From the line that contains "Haematoxylin and eosin" to the last line of the data, every line is to be transcribed exactly; no other line is to be included.

Information provided —
┌────────

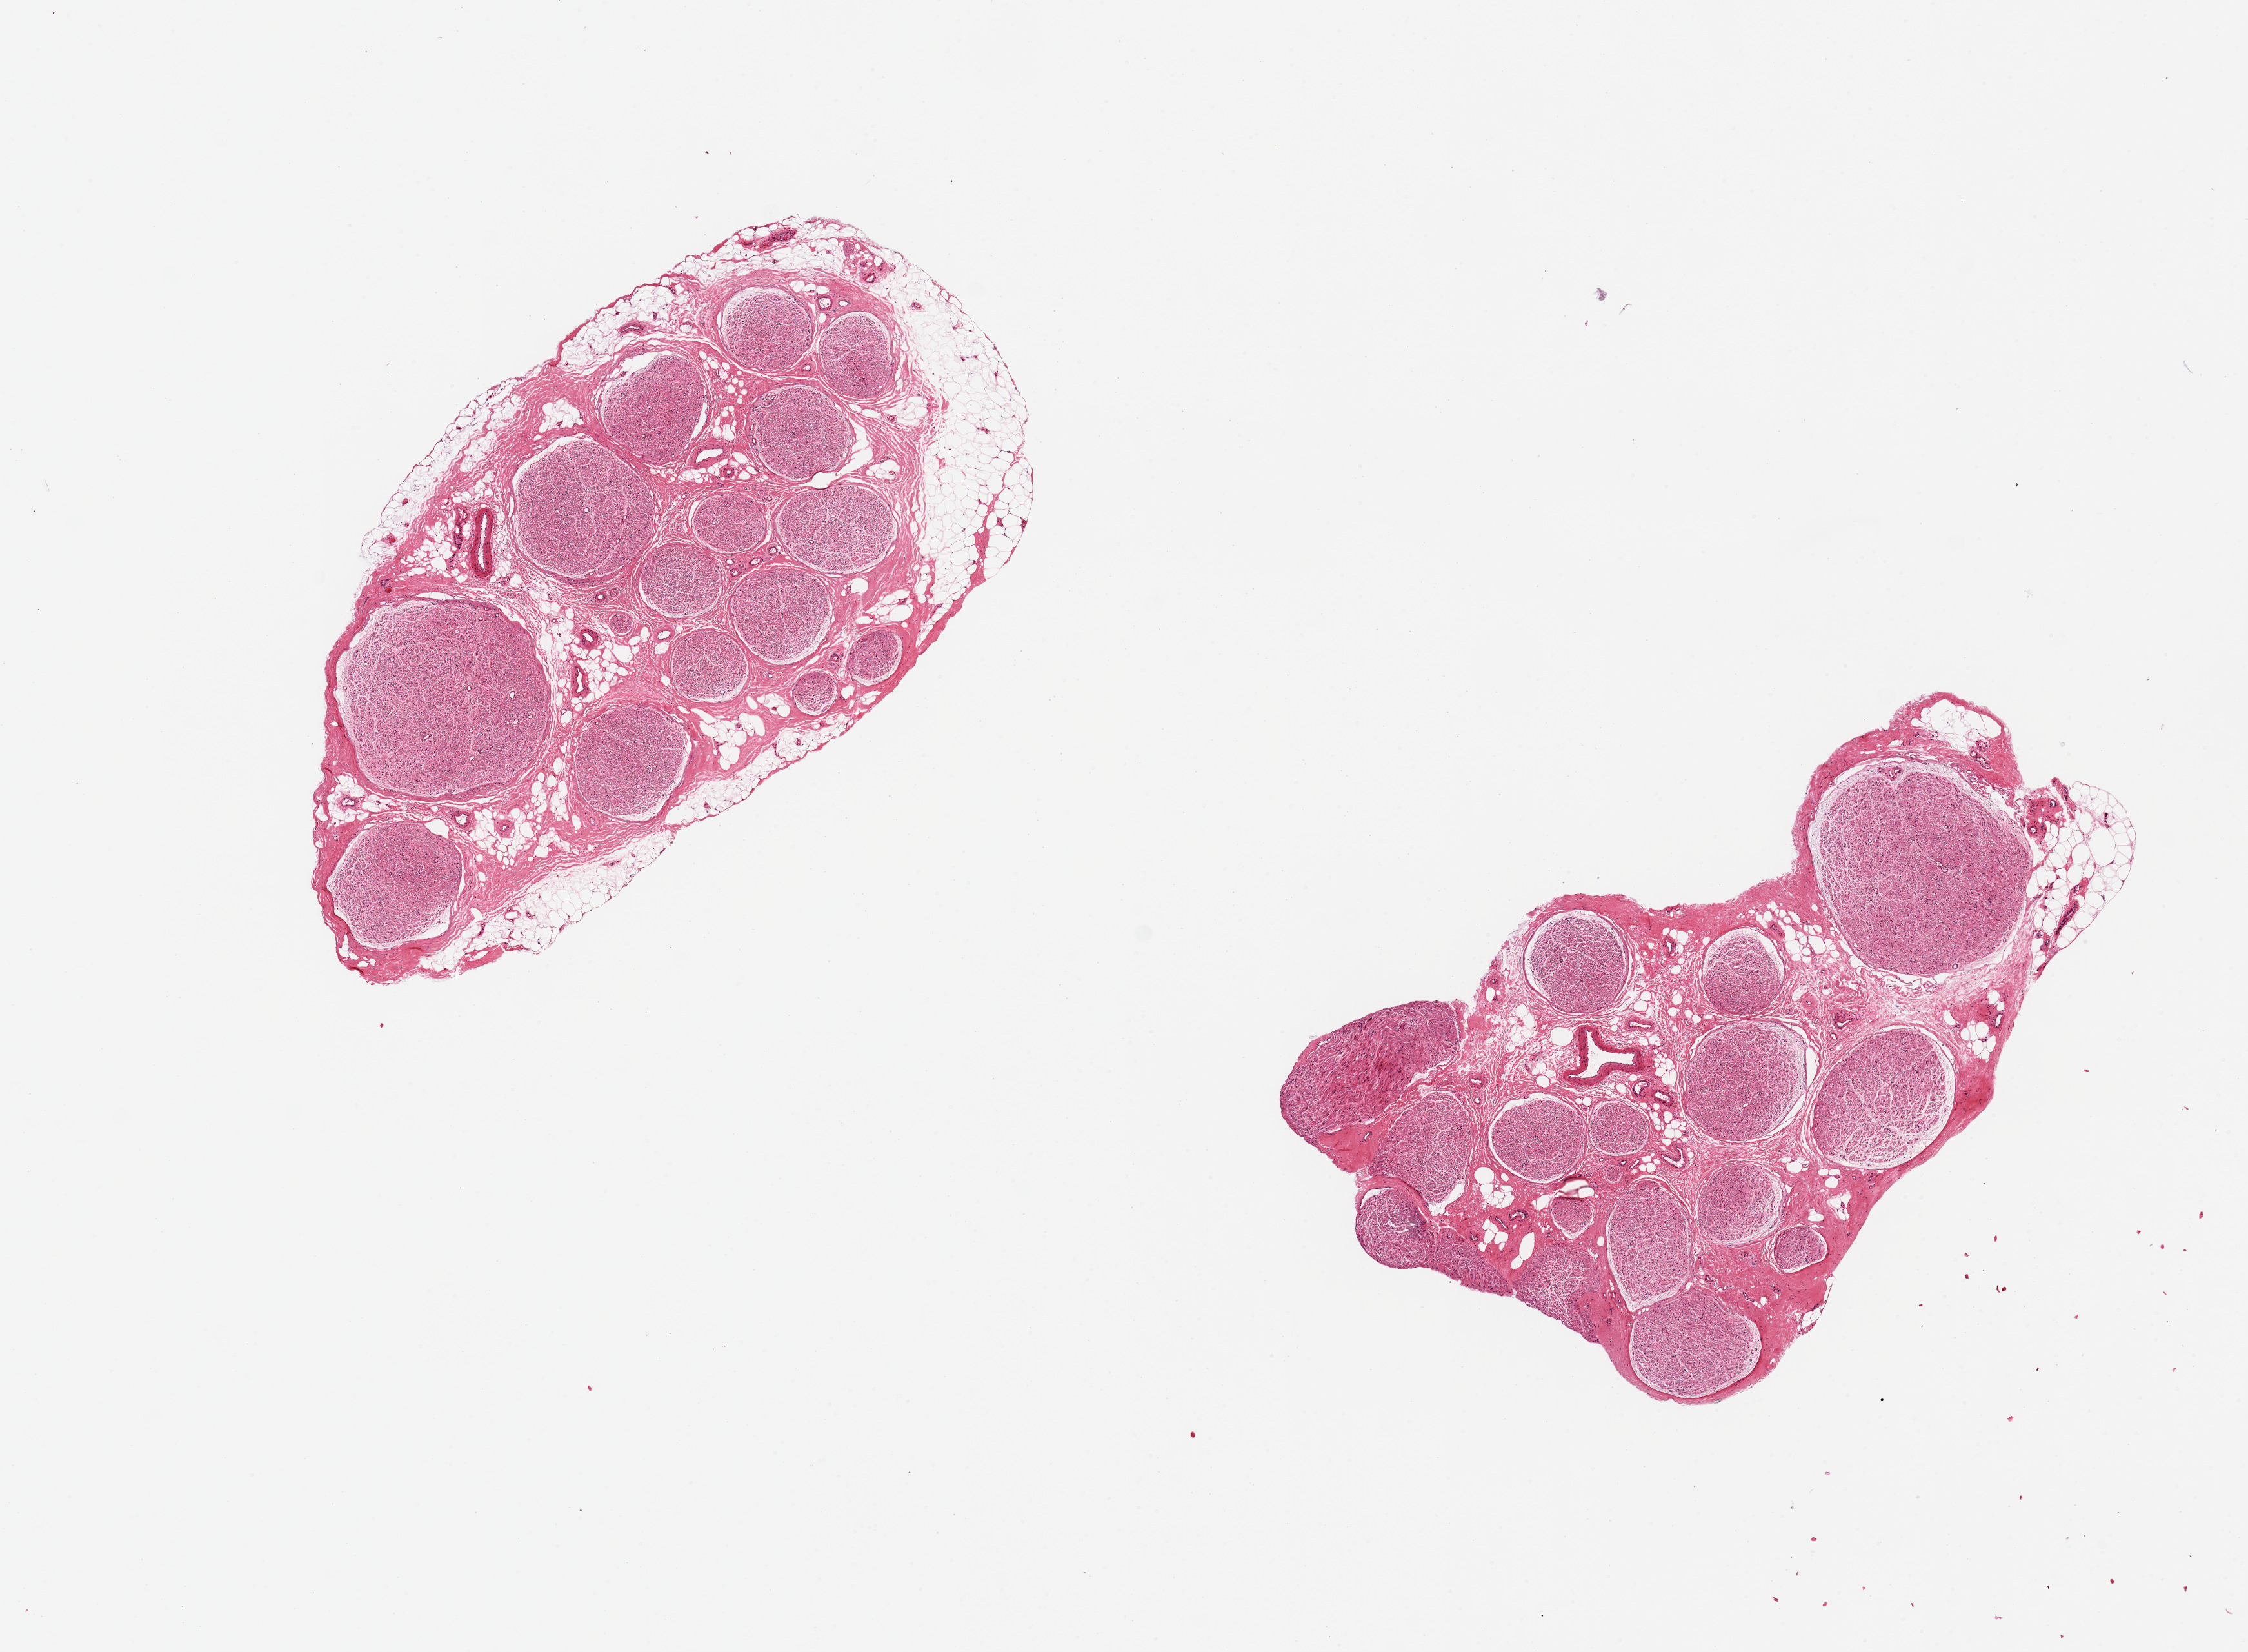
Digitized H&E-stained section, brightfield, shown as a low-resolution overview of the whole scanned area (about 13.8 x 10.1 mm). PAXgene-fixed, paraffin-embedded tissue. Section of tibial nerve (target tissue). Tissue donor sample.
Pathologist's review note for this sample: 2 pieces, 5.5x3 & 5x3.5mm; Up to 20% internal and extraneous adipose.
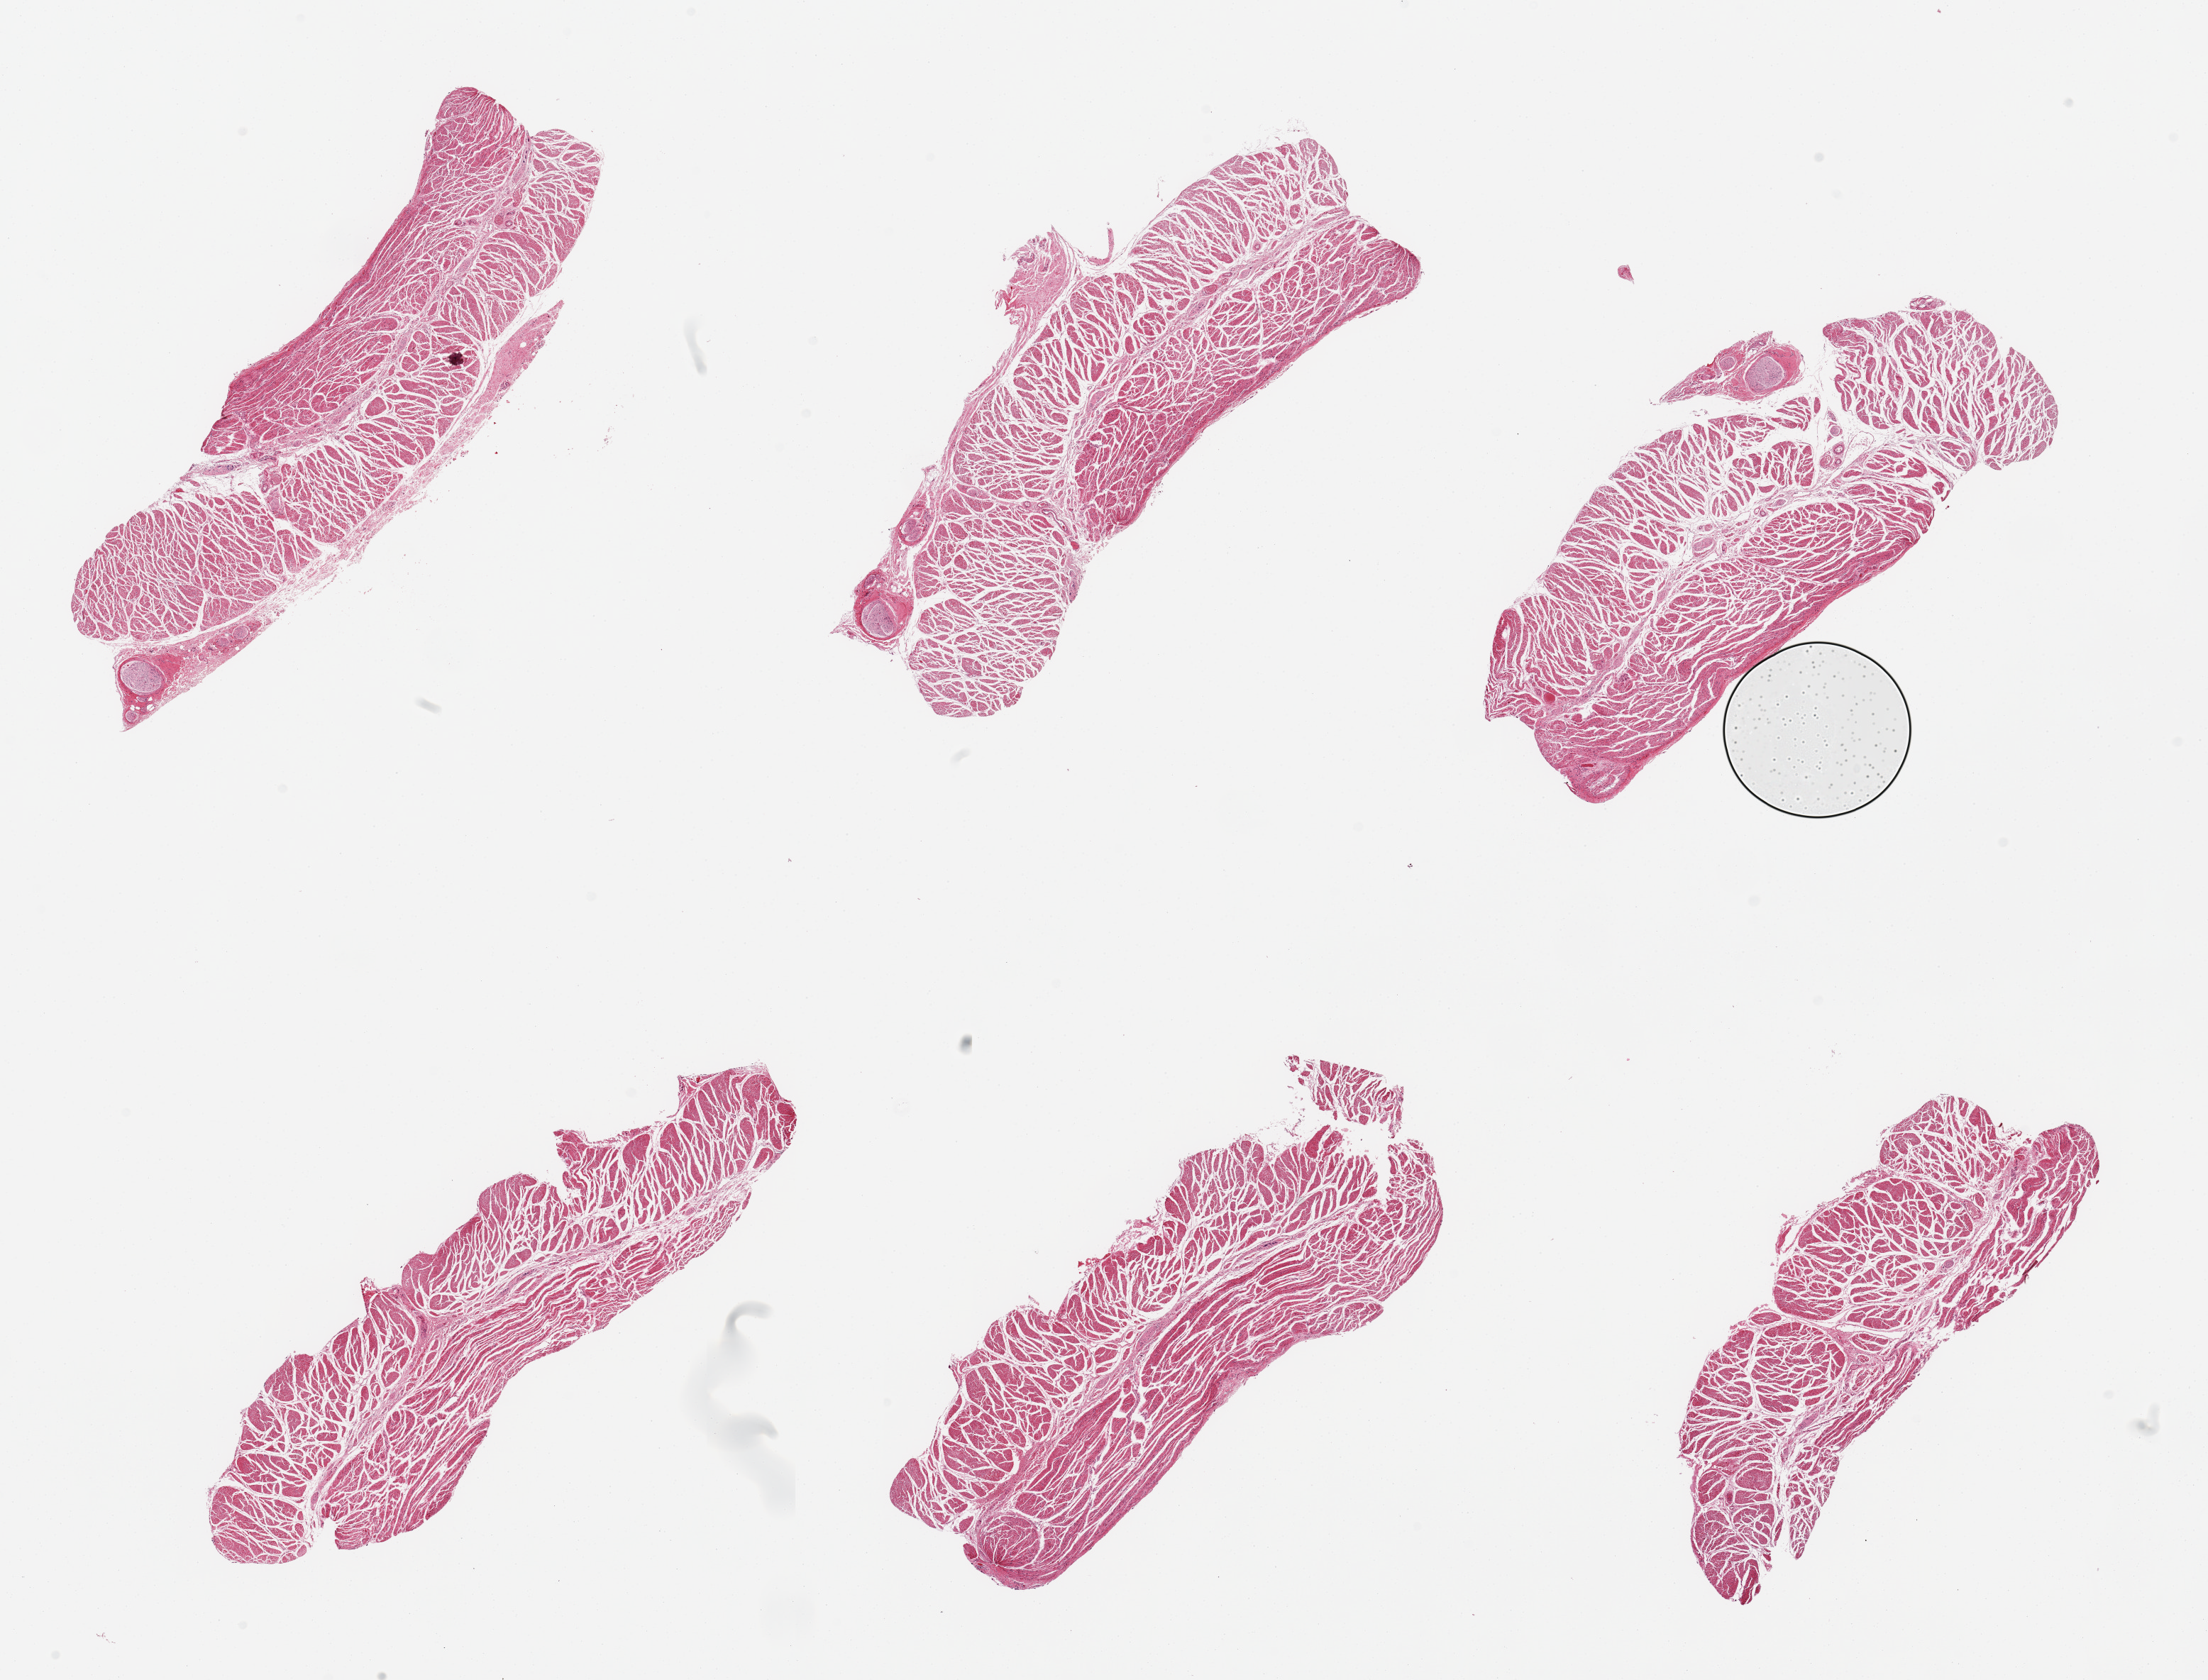
Haematoxylin and eosin whole-slide image, brightfield — a low-resolution overview of the entire scanned area, about 24.6 x 18.7 mm (from a 20x scan), PAXgene-fixed, paraffin-embedded tissue, section of esophageal muscle (target tissue), donor tissue sample. Donor: female.
Review note (as recorded): 6 pieces; target muscularis present, few pieces include portion of larger nerves.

└────────

Answer space —
Haematoxylin and eosin whole-slide image, brightfield — a low-resolution overview of the entire scanned area, about 24.6 x 18.7 mm (from a 20x scan), PAXgene-fixed, paraffin-embedded tissue, section of esophageal muscle (target tissue), donor tissue sample. Donor: female.
Review note (as recorded): 6 pieces; target muscularis present, few pieces include portion of larger nerves.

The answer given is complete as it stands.